Ce mécanisme fonctionne bien pour les problèmes de mathématiques particulièrement ardus ou pour trouver le mot précis reflétant fidèlement la pensée dans une rédaction. Il devrait donc en aller de même s'agissant de trouver la réaction appropriée face aux querelles des adultes, mais cette solution n'apparaît pas et le sommeil tarde à venir.
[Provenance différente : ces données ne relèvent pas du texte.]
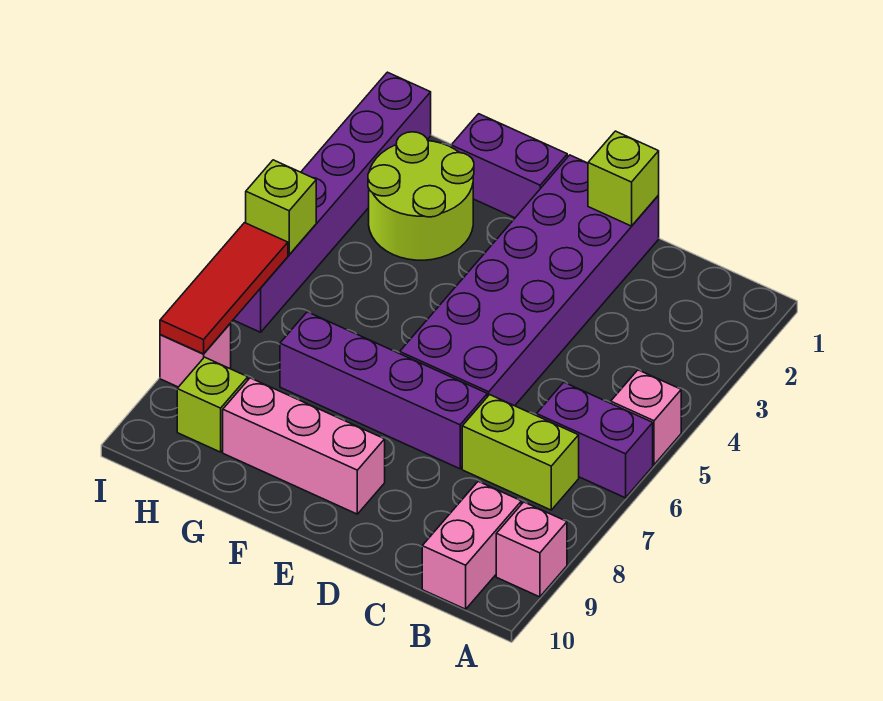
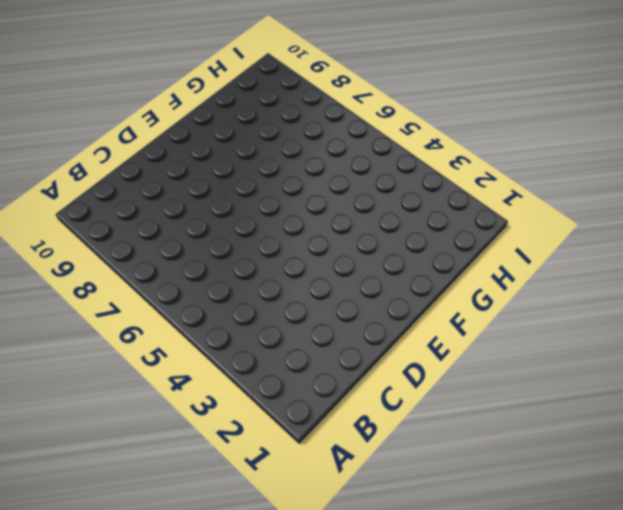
none -> pink brick A5 level 1
none -> purple brick A6:B6 level 1
none -> pink brick A9 level 1

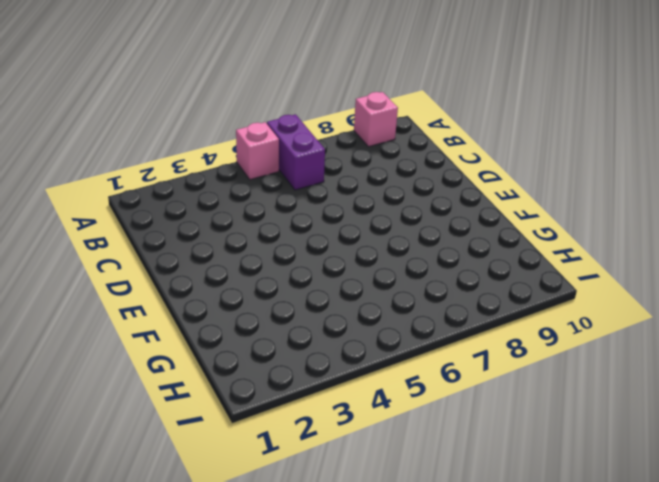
none -> lime brick B7:C7 level 1
none -> pink brick B9:B10 level 1
none -> purple brick D1:E6 level 1

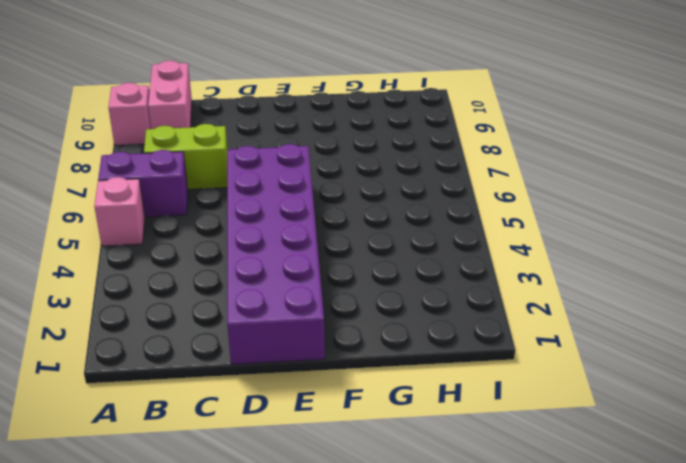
none -> purple brick D7:G7 level 1
none -> pink brick E9:G9 level 1
none -> purple brick F1:G1 level 1

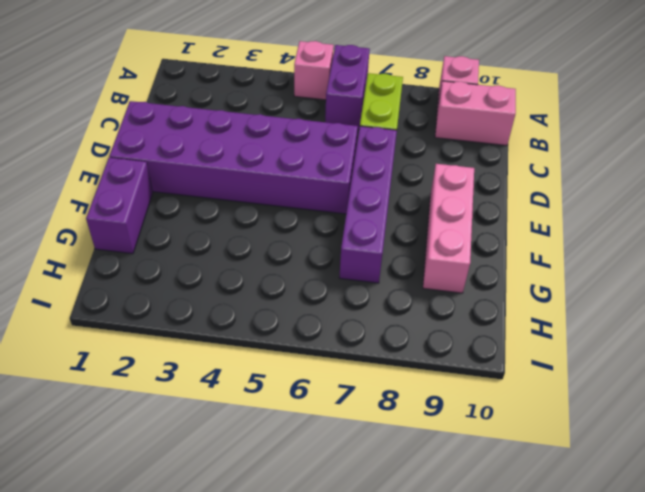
none -> lime round brick G2:H3 level 1
none -> lime brick H9 level 1
none -> purple brick I1:I6 level 1

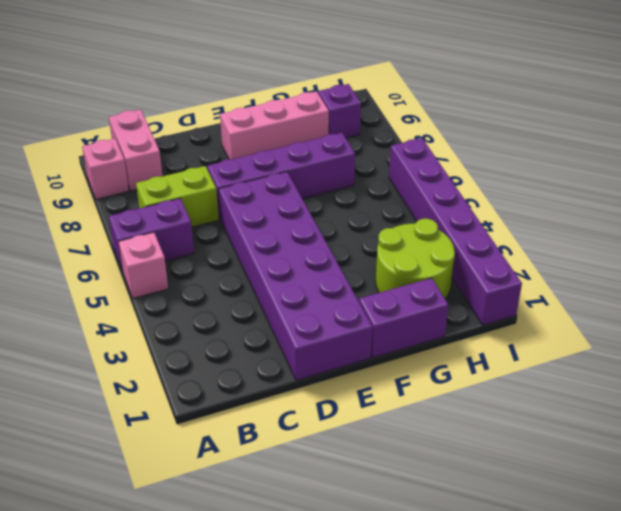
purple brick H9 level 1 -> lime brick H9 level 1
none -> pink brick I8 level 1
none -> lime brick D1 level 2
none -> lime brick I5 level 2

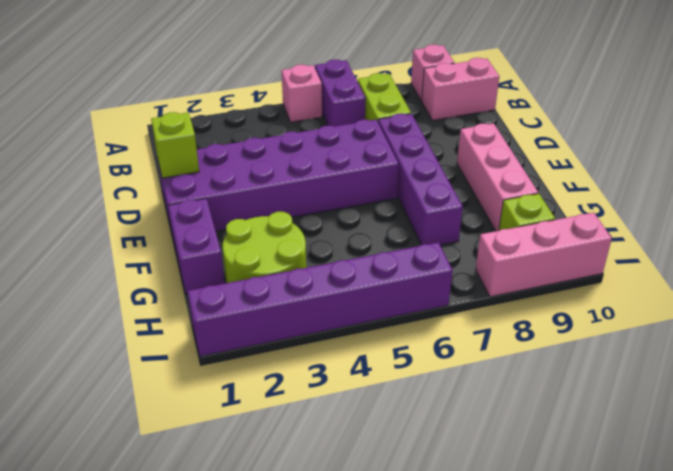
pink brick I8:I10 level 1 -> pink brick I8 level 1
none -> lime brick I5 level 2
none -> red tile I6:I8 level 2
S'ajoutent les multiples questions que les enfants doués se posent au sujet de la vie, de la mort, de la destinée, leur envergure leur permet de saisir ces composants de l'existence, sans l'amorce d'une réponse et sans qu'ils osent troubler leurs parents avec ces questionnements quasi métaphysiques.
Conseils : il est toujours préférable de considérer l'ensemble des situations vécues par l'enfant qui s'endort difficilement sans craindre de se mettre en question et sans tenter d'en rejeter la responsabilité sur le parent considéré comme défaillant. Une aide appropriée et neutre peut être d'une grande utilité.